Es un desarrollo de la ganadora del Nobel de Química Jennifer Doudna. Los investigadores señalan que la prueba ofrece resultados “sólidos” en tiempo récord.

Cinco minutos necesita el test desarrollado por la última ganadora del Nobel de Química, Jennifer Doudna, para detectar el Covid-19. La prueba está todavía en fase de desarrollo, pero según los investigadores los resultados son tan “sólidos” que ya están estudiando su comercialización. A través de la técnica CRISPR, este test es capaz de detectar el genoma ARN del coronavirus y ofrecer un resultado en tiempo récord, explica a LPO José Antonio López Guerrero, director del grupo de Neurovirología de la UAM.

Ha sido un grupo de virólogos de la Universidad de San Francisco liderado por Doudna, el encargado de desarrollar la prueba diagnóstica del coronavirus que podría abrir la puerta a test masivos en empresas, aeropuertos o colegios. El test se deriva del desarrollo de la técnica de edición de genomas denominado CRISPR, que desarrolló Doudna junto a su colega francesa Emmanuelle Charpentier y les ha valido ganar el premio Nobel de Química esta semana.
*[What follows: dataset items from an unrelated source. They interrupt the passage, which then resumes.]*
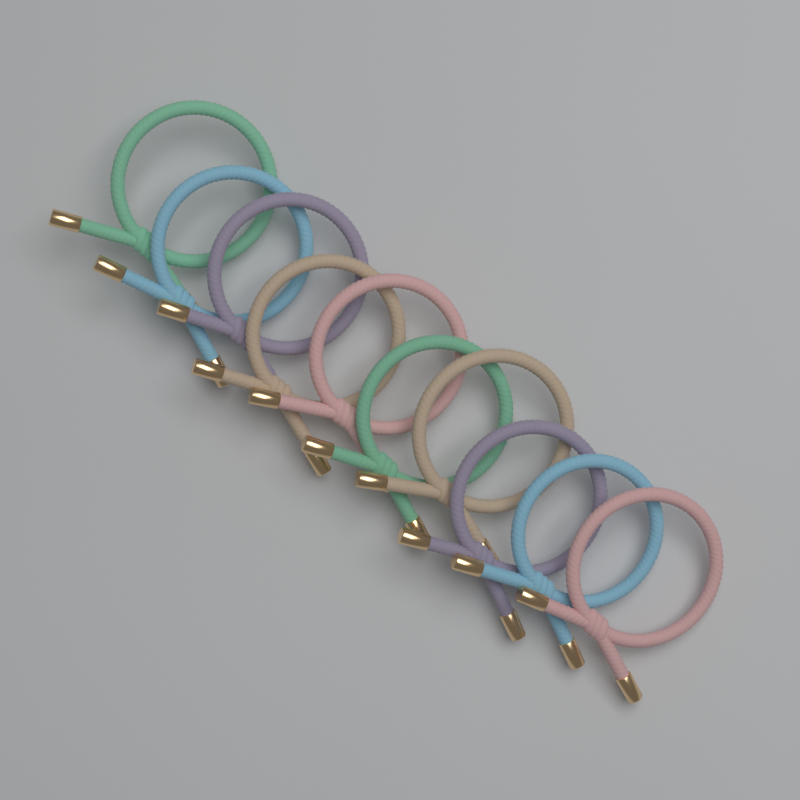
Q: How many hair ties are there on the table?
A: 10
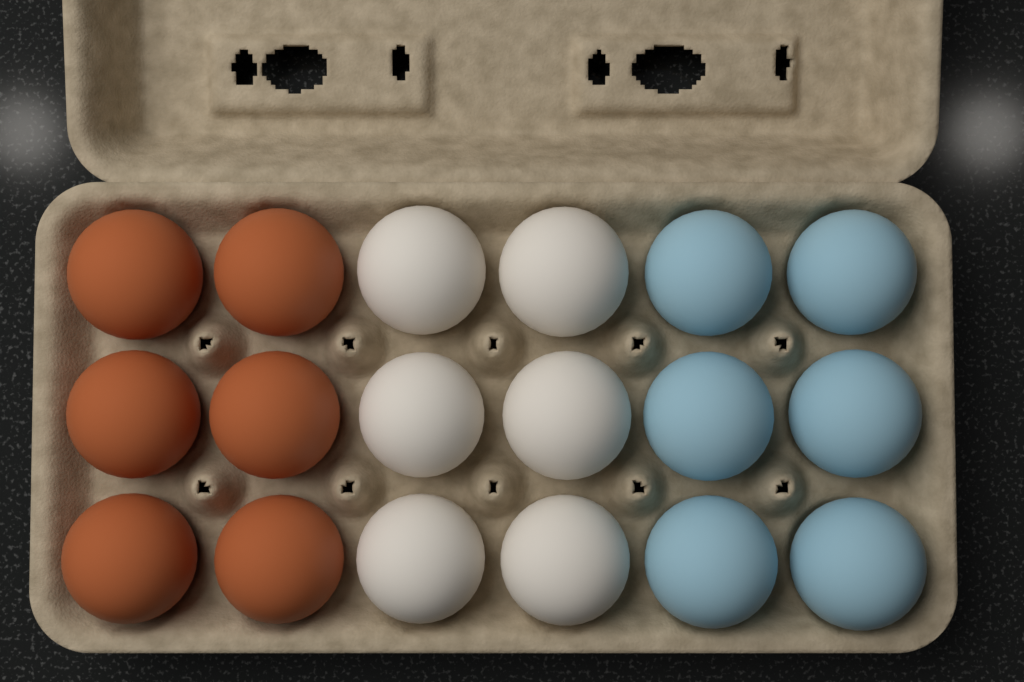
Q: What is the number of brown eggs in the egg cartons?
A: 6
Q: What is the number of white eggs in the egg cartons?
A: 6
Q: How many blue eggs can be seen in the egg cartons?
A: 6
Los primeros ensayos dan muchos motivos para la esperanza porque han demostrado que los test consiguen detectar positivos en Covid-19 con una precisión perfecta y en solo cinco minutos. La fiabilidad de esta prueba sería igual a la de una PCR, cuyos resultados tardan al menos 24 horas, y mayor que la de los test de antígenos, los más rápidos hasta el momento capaces de obtener el resultado en 15 minutos. La nueva prueba adelantaría en rapidez y fiabilidad a los dos métodos de detección utilizados hasta el momento. 

Las pruebas no tienen que pasar por un laboratorio y tampoco se necesitaría personal sanitario, como sí sucede con los test de antígenos. Identifican una secuencia de ARN que solo está presente en el SARS-CoV-2. Lo hacen a través de partículas fluorescentes que se iluminan cuando la muestra recibe un estallido de luz láser indicando la presencia del virus.

Además de la rapidez, la lista de ventajas de estos test es larga porque no necesitan de personal sanitario, lo que implica que se podrían realizar casi en cualquier lugar, y además son portátiles y pequeños. Los investigadores han explicado también que las pruebas son capaces de mostrar la cantidad de virus, porque la fluorescencia que se perciba en la muestra es proporcional a la carga viral: cuánta más luz, más virus. Esto permitirá saber en qué fase está la enfermedad y si todavía se puede contagiar, o no.

Las pruebas todavía están en fase de desarrollo pero los resultados son tan favorables que el equipo de la ganadora del Nobel ya está estudiando como comercializarlos si la comunidad científica da su ‘ok’.